Mit jeder Schleife noch ein bisschen irrer und bizarrer

Der Reiz: Man weiß, was kommt, nicht aber, wie es kommt. Mit jeder Schleife noch ein bisschen irrer und bizarrer. So erhält das verheiratete Russenpaar (Rosa Falkenhagen und Calvin-Noel Auer) Gelegenheit, seine Libido auszureizen, und zur Krimimusik kippt alles ins Makabre. Man sieht hinter der hohen Fensterwand, wie der musikalische Leiter Jens Dohle vorm Berggipfel das Schlagwerk spielt. Die Musiker der Weimarer Staatskapelle sieht man erst am Schluss, wenn die Bühne bei laufendem Betrieb abgeräumt wird.

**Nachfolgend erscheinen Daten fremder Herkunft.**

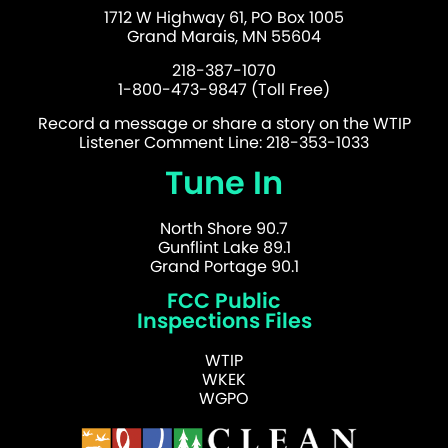
1712 W Highway 61, PO Box 1005
Grand Marais, MN 55604
218-387-1070
1-800-473-9847 (Toll Free)
Record a message or share a story on the WTIP
Listener Comment Line: 218-353-1033
Tune In
North Shore 90.7
Gunflint Lake 89.1
Grand Portage 90.1
FCC Public
Inspections Files
WTIP
WKEK
WGPO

Geht das weiter? fragt in der Pause ein Herr in der sechsten Reihe. Ja, als Folklore mit Lied- und Tanzeinlagen. Jetzt knallen sie total durch, singen die Thomas-Mann-Sätze schenkelschlagend in schwarzem Latexlook mit Sombrero. Slapstick-Königin ist Dascha Trautwein, bester Interpret der Bariton Alexander Günther. Bei aller Verballhornung, der Einfallsreichtum von Regisseur Christian Weise ist umwerfend. Und die Schauspieler brillieren mit nicht nachlassendem Vergnügen. Parodieren lässt sich bekanntlich nur, was Substanz hat. Aber kennt das Publikum die Substanz? Wer liest heute noch Thomas Mann? Dass auf der Bühne wichtige Figuren sowie Verbindungsstücke fehlen – geschenkt. Die Walpurgisnachtszene – gestrichen. Hier ist ja immerzu Karneval. Dafür hat Lane Schäfer schrill-bunte Kostüme schneidern lassen. Höhepunkt ist ein heftiger Schneesturm, der durch den Salon mit ausladender Treppe, Telefonzelle, Kamin und Bärenfell (Nina Peller) pfeift. Gong.